Though the overall thrust of the directive confirms indications that emerged earlier this year (ENDS Daily 9 March), the Commission has strengthened its ambition on one significant point by calling for widespread availability of sulphur free fuels in all countries by 2005 rather than 2007.
This would coincide with the introduction of new EU fuels standards under a 1998 directive, including a maximum 50 parts per million (ppm) sulphur content for fuels. Sulphur free fuels, by contrast, are taken to contain no more than 10ppm sulphur.
According to the Commission, beginning the phase-in of sulphur-free fuels from 2005 will ensure "optimum savings" in greenhouse gas emissions. It calculates that fuel efficiency will increase by 2% in diesel vehicles and 3% in petrol, offsetting an expected 5% increase in carbon dioxide (CO2) emissions from oil refineries.
Overall, it says, the move should save 1.8m tonnes CO2 per year by 2012 and 5.6m tonnes annually by 2020. The net monetary benefits of lower air pollution and fuel savings will reach euros 308 million by 2020, it says.
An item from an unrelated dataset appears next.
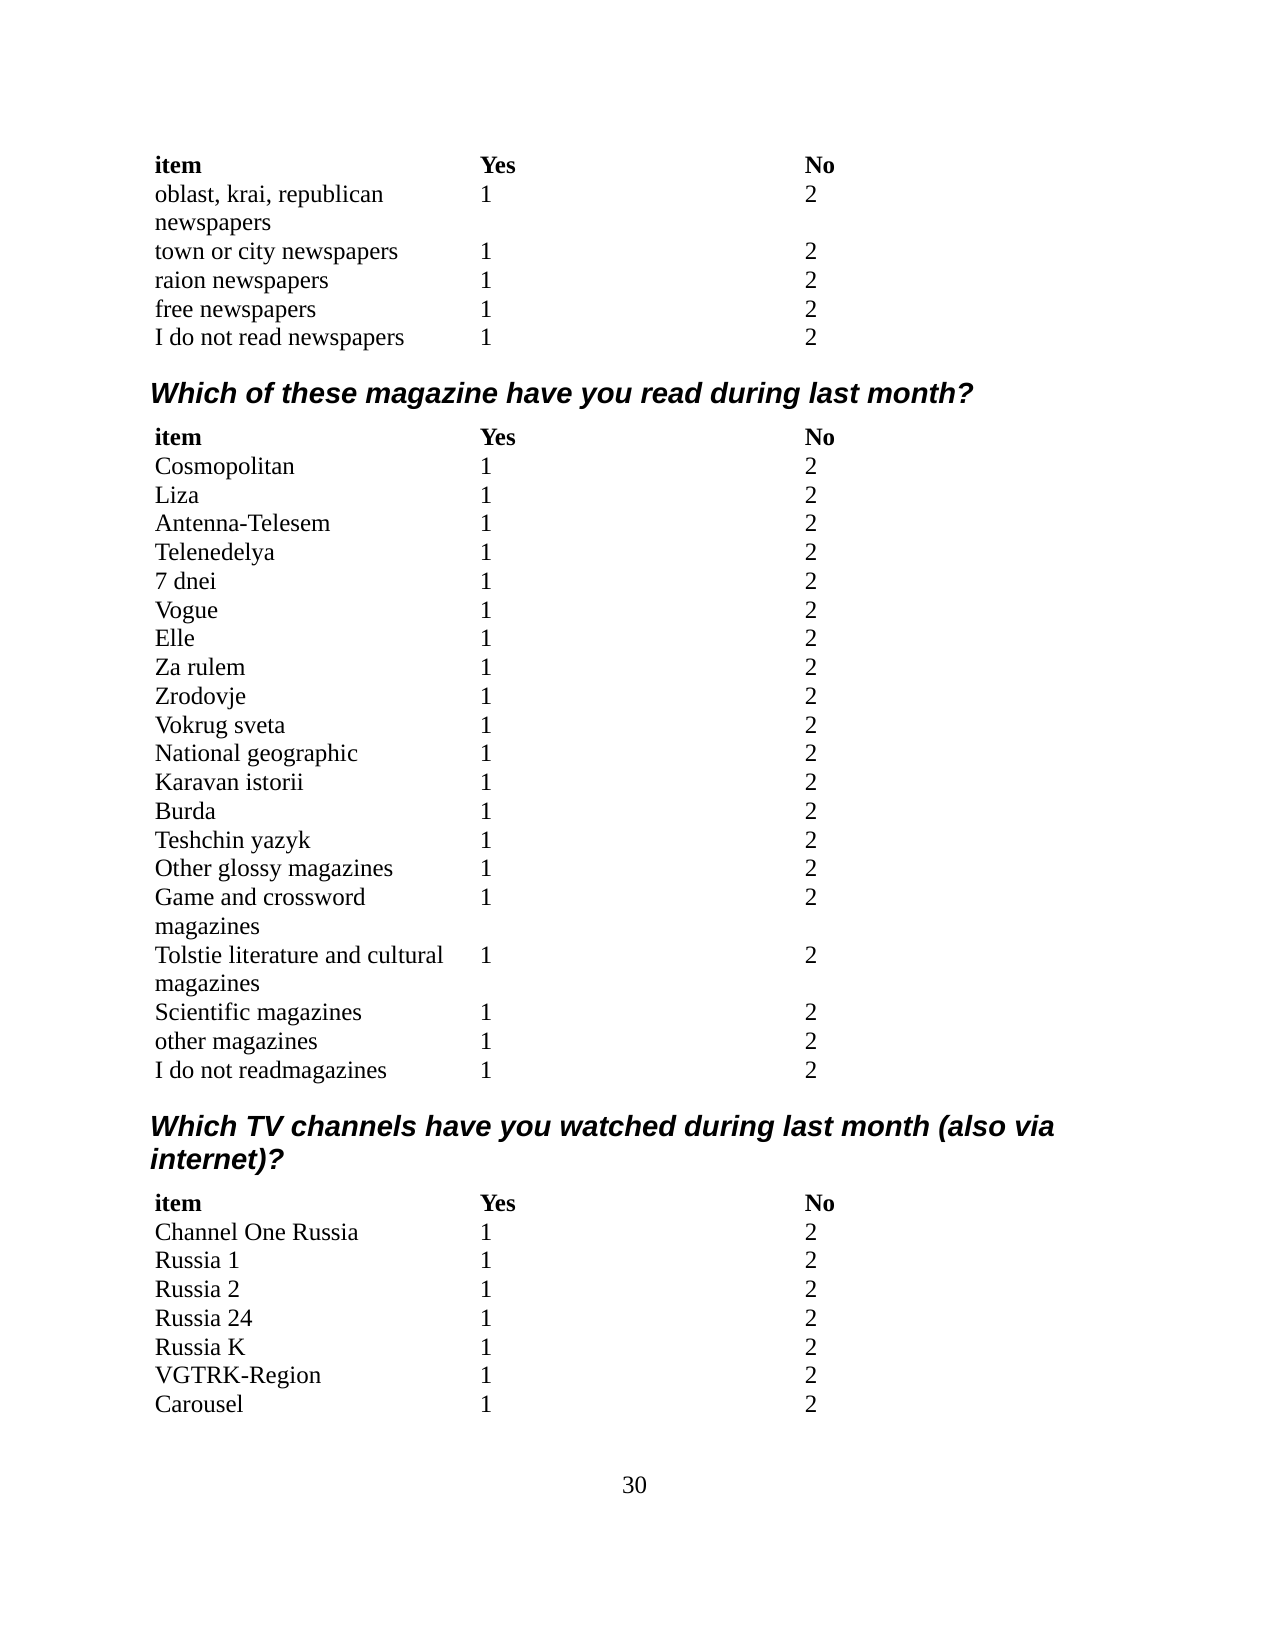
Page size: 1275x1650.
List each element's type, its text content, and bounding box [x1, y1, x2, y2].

The proposal marks a victory for car makers, but carries a sting in the tail, in the form of renewed pressure to do more to cut vehicle CO2 emissions. The industry has already signed a controversial voluntary agreement with the EU. The Commission said today that it would now "explore the possibilities for additional commitments".
Also included in today's announcement is the promise of a separate proposal later this year to limit vehicle emissions of polyaromatic hydrocarbons (PAHs) and a decision not to propose controls on the oxygenating additive MTBE (see separate article, today's issue).